The Auburn remained in Hawaiian waters until 15 May, when she got underway for Okinawa. The ship arrived there on the 31st and became the flagship for the 5th Amphibious Forces. She controlled operations of hundreds of ships off that bitterly contested island, but escaped damage despite frequent Japanese air attacks. Okinawa was declared secure on 21 June, and the Auburn steamed for Pearl Harbor on 1 July 1945, missing the Japanese surrender on 14 August.

==Postwar==
Shortly after her arrival at Pearl Harbor, the Auburn entered a drydock to undergo heavy repairs. While the work was in progress, the Japanese Empire capitulated on 14 August 1945. Four days later, the Auburn left Hawaii and steamed toward the Philippines. After reaching Luzon, she remained in port at Manila Bay for one month. She departed from that port on 14 September and set a course for Japan via Eniwetok and Buckner Bay, Okinawa. The ship dropped anchor at Sasebo, Japan, on 20 September.

Three days later, the Auburn got underway for Nagasaki. While there, she played an important part in establishing ship-to-shore communications and arranging facilities for occupation troops. On 25 September, she arrived at Wakayama, Japan, and began assisting forces in the occupation of Osaka, Kyoto, and several other cities to the north. In early October, she moved to Yokohama. Her occupation duty ended on 12 October, when she left Japanese waters and headed back to the West Coast of the United States.

The Auburn reached Pearl Harbor on 21 October, and she remained there a few days before continuing on eastward. She entered San Francisco Bay on 31 October. The ship was commanded to reverse her course on 5 November, and she headed back to Hawaii. She arrived at Pearl Harbor on 14 November, and she picked up several hundred military passengers for transportation to Norfolk, Virginia. The Auburn left Pearl Harbor that on same day and set a course for the Panama Canal. After transiting the canal on 29 November, the Auburn finally reached Norfolk on 7 December 1945.

_Excerpted data_
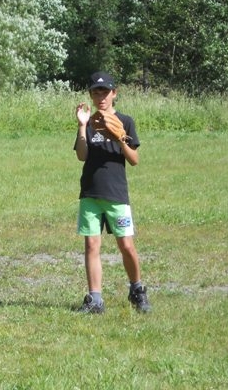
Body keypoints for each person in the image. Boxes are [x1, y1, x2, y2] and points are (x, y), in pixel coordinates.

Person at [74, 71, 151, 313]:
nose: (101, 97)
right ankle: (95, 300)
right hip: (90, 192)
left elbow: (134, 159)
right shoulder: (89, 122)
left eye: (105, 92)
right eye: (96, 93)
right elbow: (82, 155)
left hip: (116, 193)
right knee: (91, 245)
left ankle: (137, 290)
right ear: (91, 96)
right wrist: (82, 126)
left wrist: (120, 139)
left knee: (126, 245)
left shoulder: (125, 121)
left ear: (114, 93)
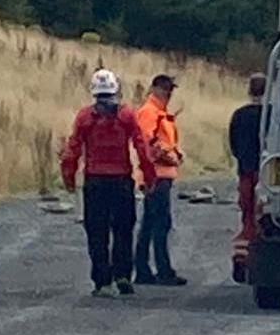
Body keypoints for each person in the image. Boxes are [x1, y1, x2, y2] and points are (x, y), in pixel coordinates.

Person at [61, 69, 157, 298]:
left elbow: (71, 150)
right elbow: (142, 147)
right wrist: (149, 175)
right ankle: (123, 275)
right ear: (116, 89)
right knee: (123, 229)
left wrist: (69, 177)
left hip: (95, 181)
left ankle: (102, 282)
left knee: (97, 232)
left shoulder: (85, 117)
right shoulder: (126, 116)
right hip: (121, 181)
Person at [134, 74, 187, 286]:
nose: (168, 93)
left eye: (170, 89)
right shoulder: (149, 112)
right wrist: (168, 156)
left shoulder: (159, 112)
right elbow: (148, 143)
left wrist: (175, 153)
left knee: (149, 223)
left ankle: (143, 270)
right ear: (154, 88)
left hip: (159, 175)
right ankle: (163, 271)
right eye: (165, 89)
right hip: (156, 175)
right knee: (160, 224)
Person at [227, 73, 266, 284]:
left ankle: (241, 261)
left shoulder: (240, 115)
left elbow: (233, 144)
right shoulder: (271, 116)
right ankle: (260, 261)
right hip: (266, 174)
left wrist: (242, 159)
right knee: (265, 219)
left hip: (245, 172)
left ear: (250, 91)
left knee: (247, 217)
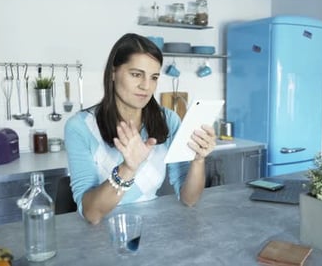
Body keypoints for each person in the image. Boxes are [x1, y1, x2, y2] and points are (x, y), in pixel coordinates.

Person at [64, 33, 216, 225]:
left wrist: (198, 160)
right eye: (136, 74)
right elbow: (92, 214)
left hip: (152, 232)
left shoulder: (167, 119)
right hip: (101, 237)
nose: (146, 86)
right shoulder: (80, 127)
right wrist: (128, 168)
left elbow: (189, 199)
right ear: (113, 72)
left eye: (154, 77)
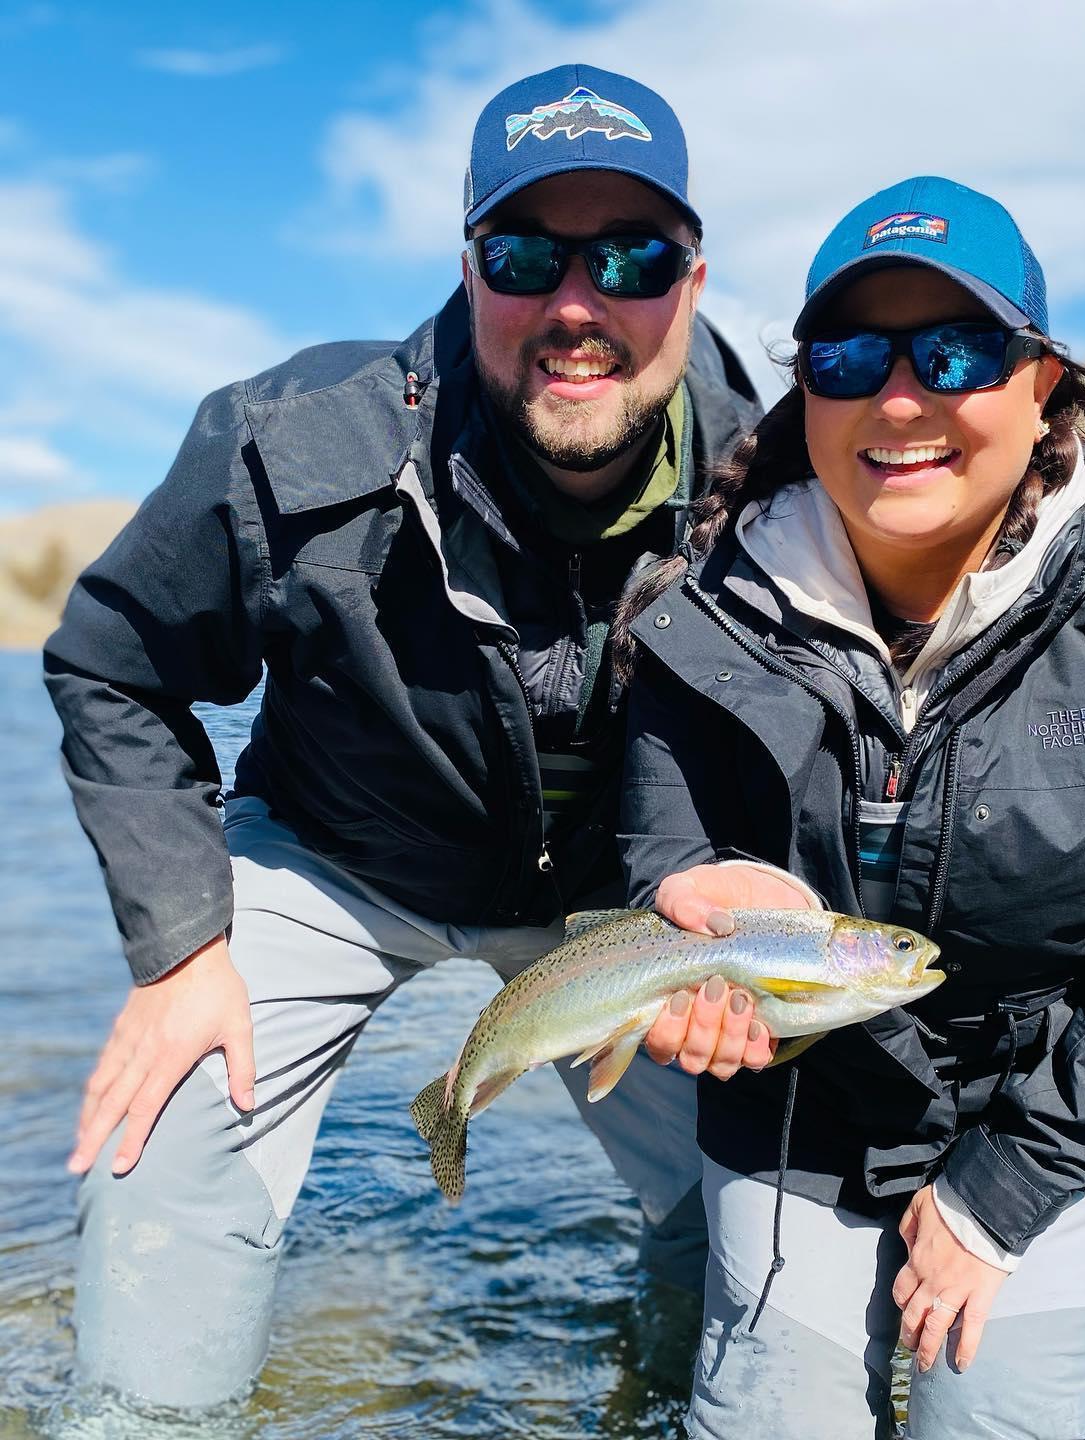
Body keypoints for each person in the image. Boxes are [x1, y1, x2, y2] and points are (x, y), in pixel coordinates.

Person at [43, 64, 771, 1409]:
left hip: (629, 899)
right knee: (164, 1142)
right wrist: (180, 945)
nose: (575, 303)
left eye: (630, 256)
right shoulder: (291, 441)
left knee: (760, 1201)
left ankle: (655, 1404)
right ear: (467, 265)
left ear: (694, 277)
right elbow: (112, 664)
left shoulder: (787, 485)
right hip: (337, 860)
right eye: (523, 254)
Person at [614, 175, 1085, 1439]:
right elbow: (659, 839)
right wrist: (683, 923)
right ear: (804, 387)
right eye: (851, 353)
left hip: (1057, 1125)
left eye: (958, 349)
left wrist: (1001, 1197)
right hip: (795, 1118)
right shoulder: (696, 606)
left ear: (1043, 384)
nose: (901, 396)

_Exercise goal_
Which places in Japan does the Auburn passage say the ship went to between 20 September and 12 October 1945? List them in the order she reached them.

_Solution below_
Sasebo
Nagasaki
Wakayama
Yokohama